Morris Jesup is a fascinating character in Westport’s history. They say he was born in Westport in 1830 but, of course, Westport wasn’t Westport until 1835. When he was 12 he moved to NYC and by the time he was 22 he had established a banking house. Other details from his story really stand out.
The real grabber is that he became the president of the American Museum of Natural History, the museum’s 3rd president. As such, he personally financed an expedition in 1897 to Alaska and Siberia headed up by a gentleman by the name Franz Boas.
This expedition became known as the Jesup North West Expedition. Boas’ focus was on documentation of tribal life and he, in later years, became known as the Father of Modern Anthropology. He had made a big splash at the World’s Fair in 1893, also known as the Columbia Exposition, in Chicago, showcasing his earlier work with northern Canadian Eskimos.
Boas assembled teams headed up by brilliant men. They were instructed to create life masks of the people they met along the way. They collected death masks from all the different tribes, also, all different kinds of masks and artifacts from many tribal cultures. They wanted to prove that humans had populated North America by crossing the land bridge from Siberia some 10,000 years previously.
Back in New York Boas displayed all the artifacts at the museum. He did such a good job re-contextualizing the evidence that he was appointed curator. Boas also did a lot of work studying the different languages of the tribes by comparing the differences and similarities.
Now here is where it gets interesting—by putting all the artifacts in context he was able to establish methods that in later years were made use of by a gentleman who went by the name of Claude Levi- Strauss. Franz Boas actually died in the arms of Levi-Strauss after suffering an attack at a dinner party.
But Strauss had always credited Boas as a major inspiration for his own work in anthropology and philosophy making use of what is called Structuralism. As until 1966, when Jacques Derrida blew that theory out of the water, this Structuralism was at the forefront of continental(European) philosophy.
It is a little complicated for me to set out clearly in a few sentences but here goes—Claude Levi-Strauss posited that the human mind was born with a language function built-in as it were–how else could little children perform with a highly complicated language skill set after very little training. Structuralism is used to break down literature and local myths into binary opposites making comparisons possible. Structuralism is not concerned with the narrative or stories but more with the primary relationships among the elements of the story.
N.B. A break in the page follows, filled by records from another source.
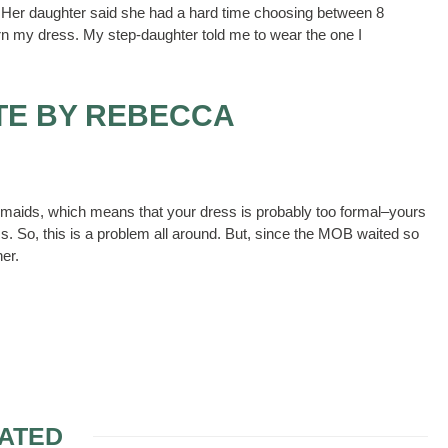
s. Her daughter said she had a hard time choosing between 8
turn my dress. My step-daughter told me to wear the one I
TE BY REBECCA
esmaids, which means that your dress is probably too formal–yours
. So, this is a problem all around. But, since the MOB waited so
er.
ATED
In 1966 Jacques Derrida delivered his speech at John Hopkins University. Levi-Strauss was in attendance and everyone one thought that he would be confirming Levi-Strauss’ work. But he didn’t, Derrida offered a critique of Structuralism–termed Deconstruction. Though he acknowledged that he was standing on Levi-Strauss’ shoulders he found that the binary opposites at the heart of structuralist thinking were usually dominated by one or the other and not opposites at all.
In Westport we can stand on the shoulders of men like Morris Ketchum Jesup whenever we walk into the library or lounge around Jesup Green—how cool is that?